Business Associations Washington University School of Law (3 credits)
This course will survey trade law, with an emphasis on corporations, as well as issues and problems relating to corporate governance. The course will cover public and closely held corporations, trade organizations, and power and control distribution between management and shareholders, with a focus on the fiduciary duties of directors and officers. In this regard, students will also explore notions of fiduciary duties to shareholders and other stakeholders. Moreover, the course explores the rapidly evolving nationalization of corporate governance standards and its implications. The instructor will focus on the practical application of the course material by asking students to apply the fundamentals of corporate organization through collaborative class exercises.
Intellectual Property Washington University School of Law (3 credits)
This course combines an overview of patents, trademarks, and copyrights with a focus on early-stage issue recognition, planning, and response. Specific topics include patent searches, patentability opinions, business name selection, business product/service/domain name selection, and copyright registration.
Negotiation Washington University School of Law (2 credits)

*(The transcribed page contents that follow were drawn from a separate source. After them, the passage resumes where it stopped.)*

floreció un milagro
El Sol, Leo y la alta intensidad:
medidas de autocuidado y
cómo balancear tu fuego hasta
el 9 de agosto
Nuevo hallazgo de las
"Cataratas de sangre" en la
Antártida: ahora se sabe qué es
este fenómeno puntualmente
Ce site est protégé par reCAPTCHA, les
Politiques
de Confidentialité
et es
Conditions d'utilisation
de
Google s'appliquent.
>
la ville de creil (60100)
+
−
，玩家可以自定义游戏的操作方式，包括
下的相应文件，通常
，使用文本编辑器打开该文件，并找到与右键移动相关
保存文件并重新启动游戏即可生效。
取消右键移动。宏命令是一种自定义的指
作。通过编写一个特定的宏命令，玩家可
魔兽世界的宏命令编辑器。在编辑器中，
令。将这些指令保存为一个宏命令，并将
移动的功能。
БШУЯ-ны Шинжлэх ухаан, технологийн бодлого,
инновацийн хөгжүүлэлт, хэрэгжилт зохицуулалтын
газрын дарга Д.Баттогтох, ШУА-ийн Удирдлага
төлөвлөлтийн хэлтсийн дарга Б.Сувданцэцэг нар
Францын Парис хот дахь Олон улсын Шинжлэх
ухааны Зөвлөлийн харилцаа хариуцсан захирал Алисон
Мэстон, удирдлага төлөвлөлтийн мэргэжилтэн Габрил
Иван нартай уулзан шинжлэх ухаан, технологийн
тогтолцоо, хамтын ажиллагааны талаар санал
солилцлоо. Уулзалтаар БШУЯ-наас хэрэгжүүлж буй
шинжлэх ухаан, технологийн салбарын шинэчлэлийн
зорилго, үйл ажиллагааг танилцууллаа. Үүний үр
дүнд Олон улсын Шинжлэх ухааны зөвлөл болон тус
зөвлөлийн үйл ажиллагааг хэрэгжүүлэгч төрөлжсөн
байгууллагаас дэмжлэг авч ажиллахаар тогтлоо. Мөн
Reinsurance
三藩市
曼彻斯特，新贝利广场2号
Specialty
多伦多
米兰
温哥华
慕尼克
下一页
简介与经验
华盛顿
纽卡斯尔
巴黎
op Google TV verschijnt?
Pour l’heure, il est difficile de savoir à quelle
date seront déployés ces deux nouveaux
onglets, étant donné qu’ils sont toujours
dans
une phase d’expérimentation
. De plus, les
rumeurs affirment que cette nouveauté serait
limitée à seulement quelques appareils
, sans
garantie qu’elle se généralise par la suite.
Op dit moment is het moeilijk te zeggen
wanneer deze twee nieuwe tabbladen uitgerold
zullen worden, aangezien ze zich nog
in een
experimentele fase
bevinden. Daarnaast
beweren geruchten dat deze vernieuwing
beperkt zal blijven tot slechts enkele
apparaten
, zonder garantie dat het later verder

In this course, students will acquire negotiation skills through simulations, lectures, and exercises. Students will be asked to negotiate in different situations, and to observe their peers and expert negotiate as well. Course participants will conduct at least three negotiations during the course: a sales contract, a retainer agreement between an attorney and a client, and a complex multiparty dispute. The course will also include discussions of readings, as well as instruction on drafting agreements, and individualized feedback on how to further improve one’s negotiation skills.